SAYFA komşum Ercan Kumcu, ‘cari açığın’ yani ülkenin döviz gelir gider açığının kapanması için, benim önerilerimin neden yanlış olduğunu pazartesi günkü yazısında anlatmıştı.
Ben de kendisine çarşamba günü bir cevap yazmıştım. Bugün de devam ediyorum. Her ne kadar bu yazılar, benimle Ercan Bey arasında bir münazara, hatta bir polemik gibi dursa da, aslında faydalı unsurlar taşımaktadır. Okumakta yarar olabilir.

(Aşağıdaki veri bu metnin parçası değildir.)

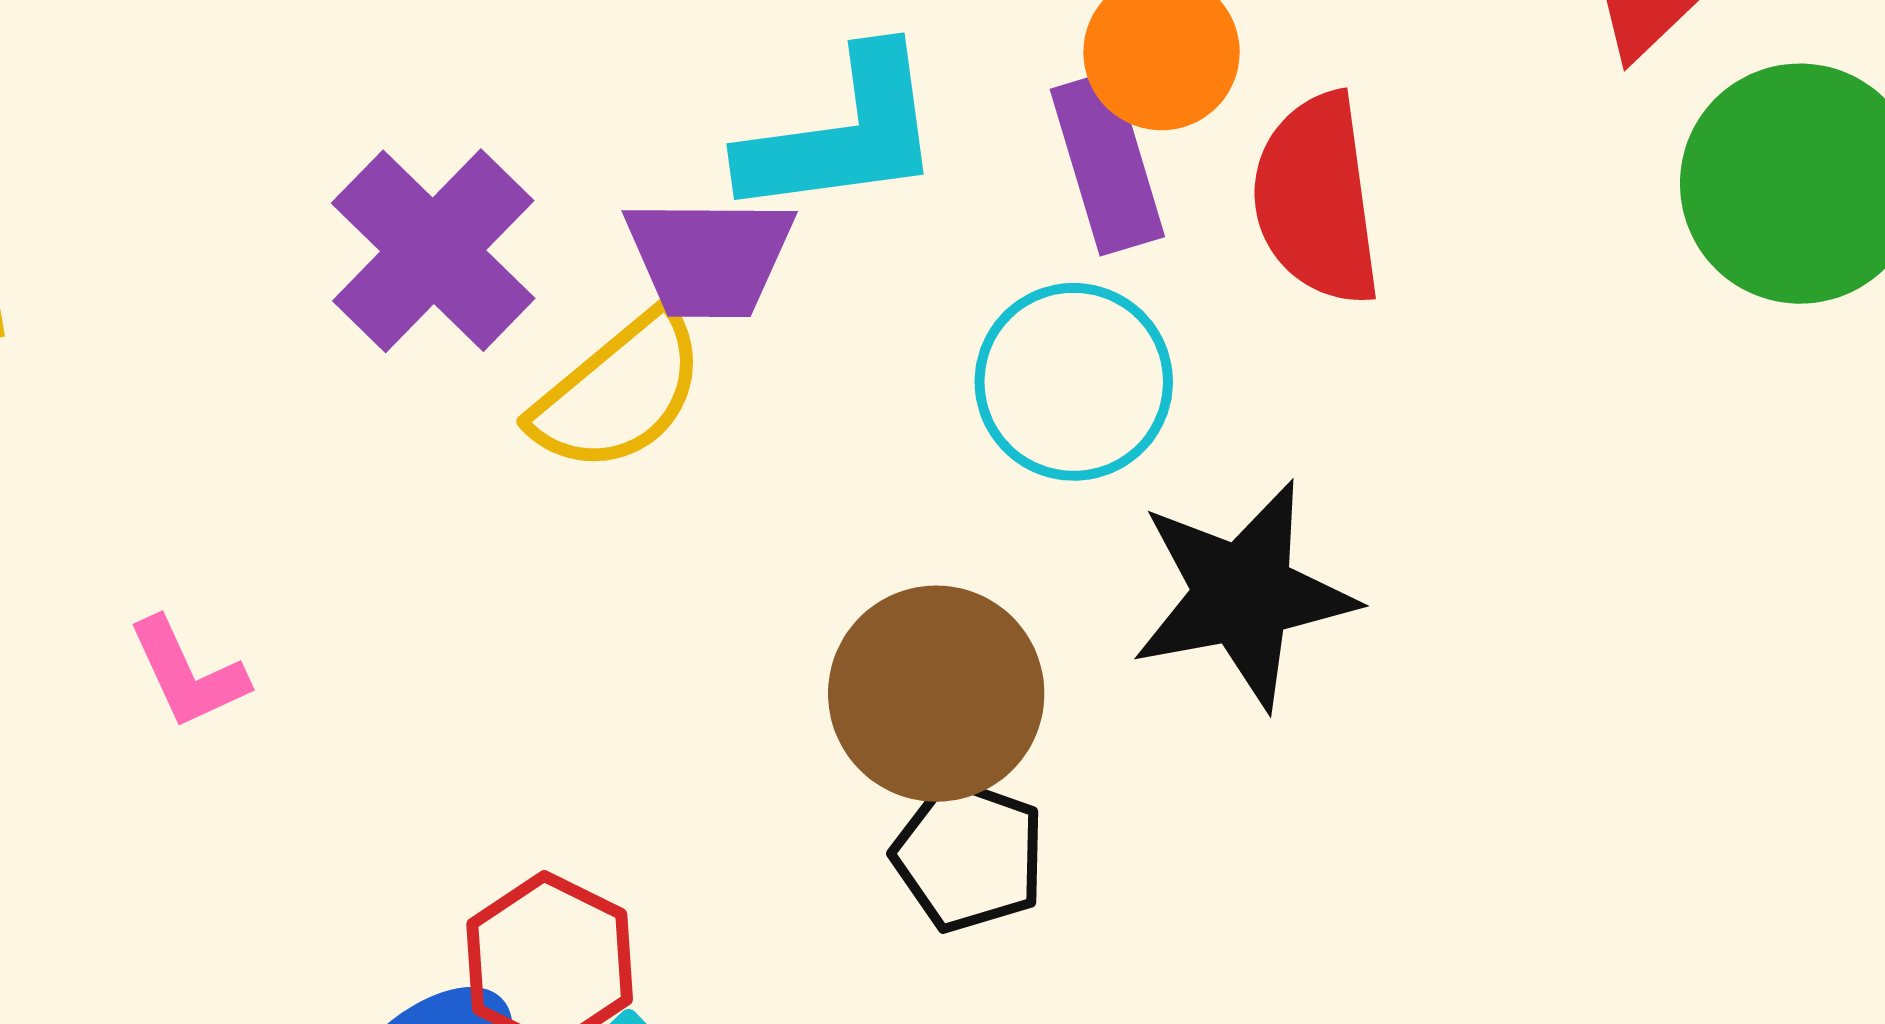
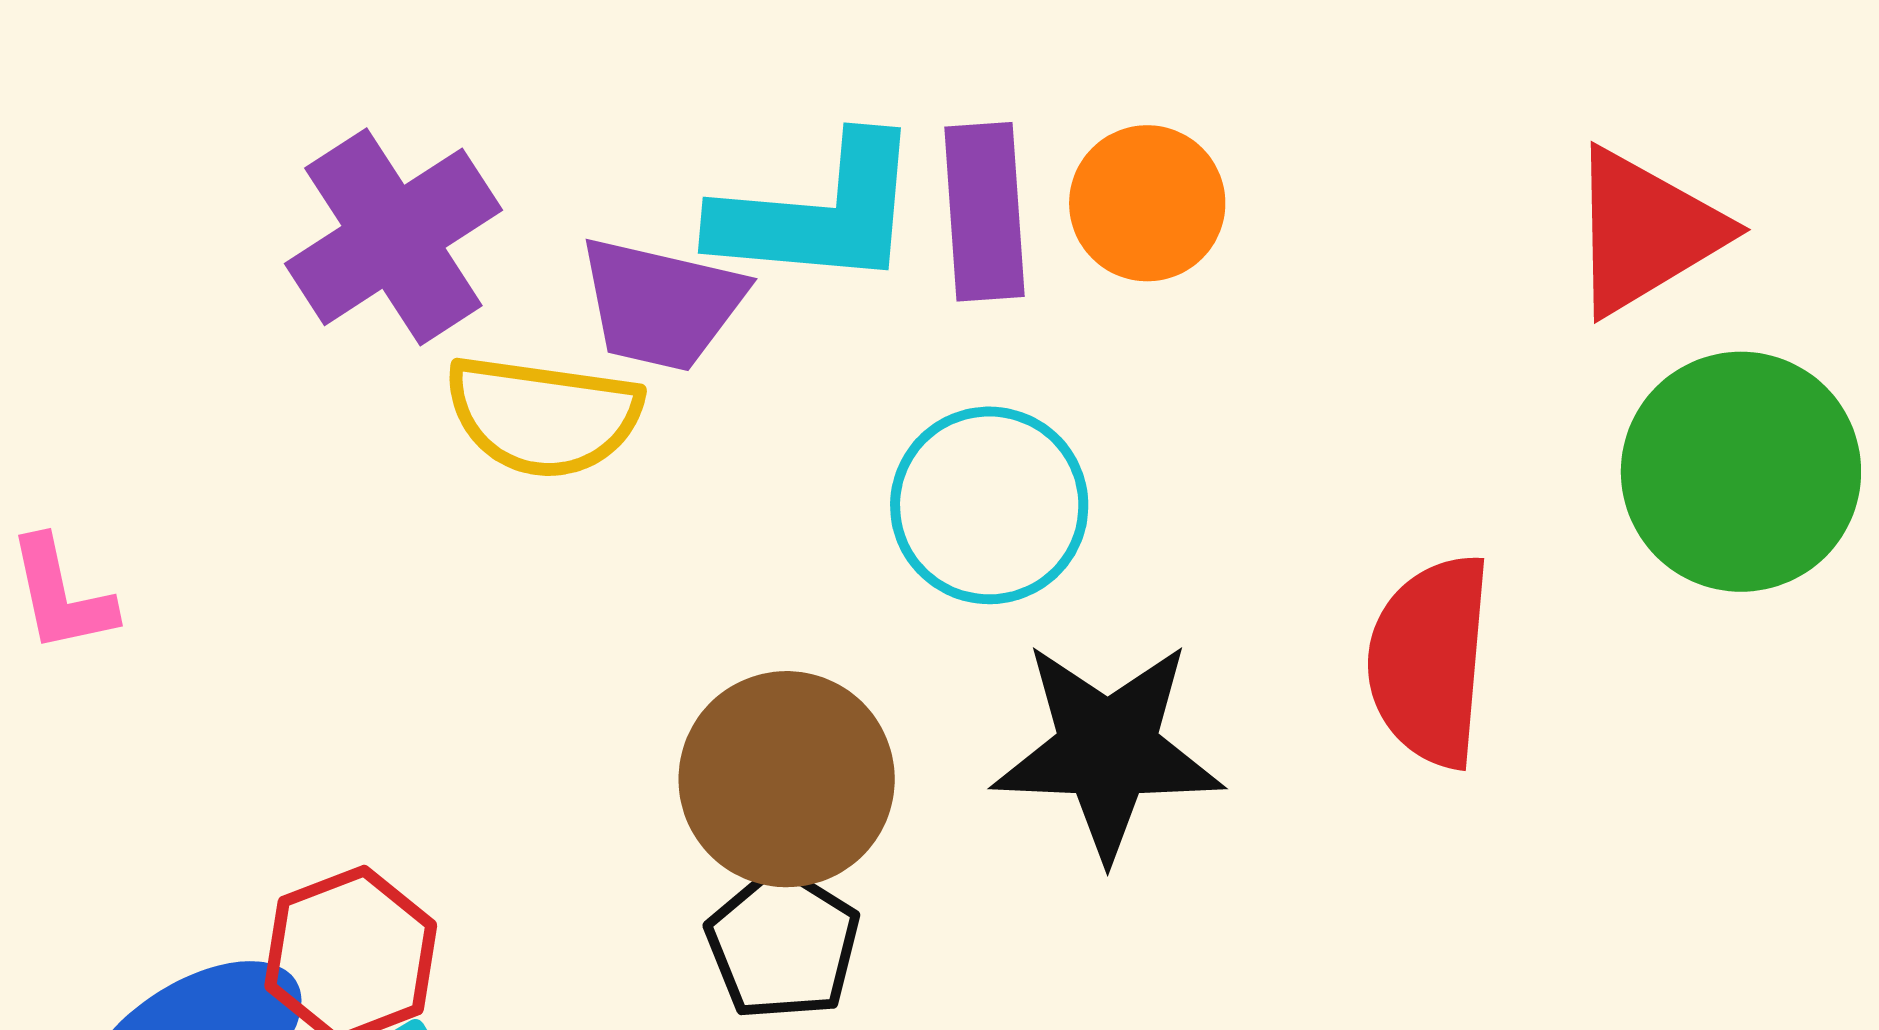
purple rectangle: (1107, 163) -> (985, 212), moved
red semicircle: (1317, 199) -> (1430, 661), moved
yellow semicircle: (619, 393) -> (543, 416), turned 35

Ercan Bey'in, haftalık toparlama yazısının başlığı ‘Kurları arttırmaya çalışmak, çözüm değil çözümsüzlüktür’ idi. Bu, benim daha önce yazdığım bir yazıda kullandığım ‘cari açığın kapanmasının tek çaresi, döviz fiyatlarının artmasıdır’ şeklindeki ifademe karşı kullanılmıştı. Konuyu bu noktadan irdelemeye geçmeden, Ercan Bey'in yazısında yer alan bir cümleye takılacağım. Kendisi, çok kibar şekilde, aramızdaki görüş farkının benim bir gerçeği ‘bilmememden’ kaynaklandığını söylemektedir. Yani onun bildiği gerçeği, ben de bilsem, aramızda belki de böyle bir görüş ayrılığı olmayacaktı. Neymiş benim bilmediğim bu gerçek? Yazıdan aynen aktarıyorum: ‘Sermaye hareketlerinin kısıtlı olduğu ülkelerde kurlar, dış ticaret veya cari işlemler dengesi yoluyla dengeye gelirler.Ama, sermaye hareketlerinin serbest olduğu ekonomilerde, cari işlemler açığı nedeniyle döviz kurları artmayabilir.Yani konu fiyat sorunu değildir.’ Peki ben ne diyorum Allah aşkına? Aynen ben de kurların düşük kalmasının sebebi ‘sermaye hareketleridir’ diyorum. İlave ediyor, cari açık, ithalat kısılmaya çalışarak kapanmaz diye vurgulama yapıyorum. Bu sebeple cari açığın kapanması, sermaye hareketlerinin ‘tersine’ yönlendirilmesi ile olur diyorum. Kambiyo serbestisi olan ülkelerde, kurları belirleyen esas etmenin, sermaye hareketleri olduğu bundan daha açık nasıl söylenir? Şimdi ben soruyorum. Diğer tüm şartlar değişmeden, benim dediğim önlemler alınırsa, döviz fiyatları artar mı, artmaz mı? Döviz fiyatları artınca, cari işlem açığı küçülmez mi? Yeterince artınca da kapanmaz mı? Yaşanmış deneyler ve amprik bulgular bunları doğrulamıyor mu?
* * *
Şimdi de gelelim, önerdiğim önlemlerin esas eleştirilmesi gereken sakıncalarına. Bunlar iki başlık altında toplanabilir. Birincisi, döviz fiyatlarındaki artışlar, enflasyonu hızlandırır. İkincisi, döviz fiyat artışını zorlayacak bir sermaye girişi kısıtlaması ve hatta sermaye kaçışı, büyümeyi yavaşlatır. Bu sakıncalar ‘maliye politikası’ önlemleriyle tahammül sınırları içinde tutulabilir. Yani kamu harcamaları gevşetilmezse, enflasyon ciddi bir artış gösteremez. Büyümenin bir miktar yavaşlaması ise zaten istikrar için istenilen bir şey. Ama yine de şunu söylemek gerek: Bu iki sakınca ‘maalesef’ önerdiğim tedbirlerin içinde var. Peki nasıl olur da sakıncalı bir önlem paketini öneriyorum? Cevap: Önlem almamanın maliyetinin daha fazla olacağını tahmin ettiğim için. Cari işlem açığı kontrol altına alınamazsa, korkarım hem orta boy bir devalüasyon olacak ve fiyatlar artacak, hem de ekonomi, tekrar küçülecektir.